PHYSICS
JAMB 2007 - Question 17
Physics 2007 JAMB Past Questions - Question 17: three cells each of emf 1.5v and internal resistance 2.5v are connected in parallel .find the net emf and the internal resistance
Correct Answer
B
Explanation
When three cells with an electromotive force (EMF) of 1.5 volts and an internal resistance of 2.5 ohms are connected in parallel, you can calculate the net EMF and internal resistance as follows:
1. Net EMF (E_net) in parallel connection remains the same as the EMF of a single cell. So, in this case, E_net is 1.5 volts.
2. To calculate the internal resistance (R_internal) in parallel, you can use the formula:
\[ \frac{1}{R_internal} = \frac{1}{R_1} + \frac{1}{R_2} + \frac{1}{R_3} \]
Where:
- \(R_1\) is the internal resistance of the first cell (2.5 ohms).
- \(R_2\) is the internal resistance of the second cell (2.5 ohms).
- \(R_3\) is the internal resistance of the third cell (2.5 ohms).

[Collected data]
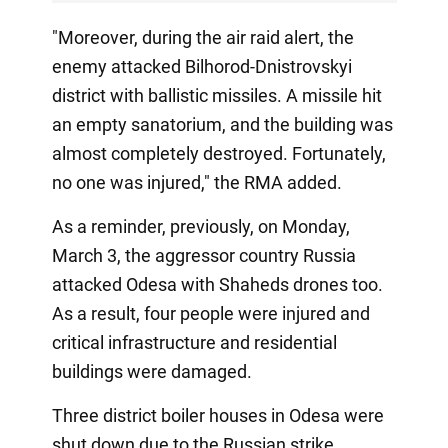
"Moreover, during the air raid alert, the
enemy attacked Bilhorod-Dnistrovskyi
district with ballistic missiles. A missile hit
an empty sanatorium, and the building was
almost completely destroyed. Fortunately,
no one was injured," the RMA added.
As a reminder, previously, on Monday,
March 3, the aggressor country Russia
attacked Odesa with Shaheds drones too.
As a result, four people were injured and
critical infrastructure and residential
buildings were damaged.
Three district boiler houses in Odesa were
shut down due to the Russian strike.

#### Explore the material
[1] According to the JAMB physics page, what is the net EMF of the three cells connected in parallel?
[2] Rewrite the part of the JAMB physics page that opens with the words "2. To calculate" and closes with "first cell (2.5 ohms).", substituting "equation" for "formula".

#### Answers to the problems
[1] The net EMF is 1.5 volts.

[2]
2. To calculate the internal resistance (R_internal) in parallel, you can use the equation:
\[ \frac{1}{R_internal} = \frac{1}{R_1} + \frac{1}{R_2} + \frac{1}{R_3} \]
Where:
- \(R_1\) is the internal resistance of the first cell (2.5 ohms).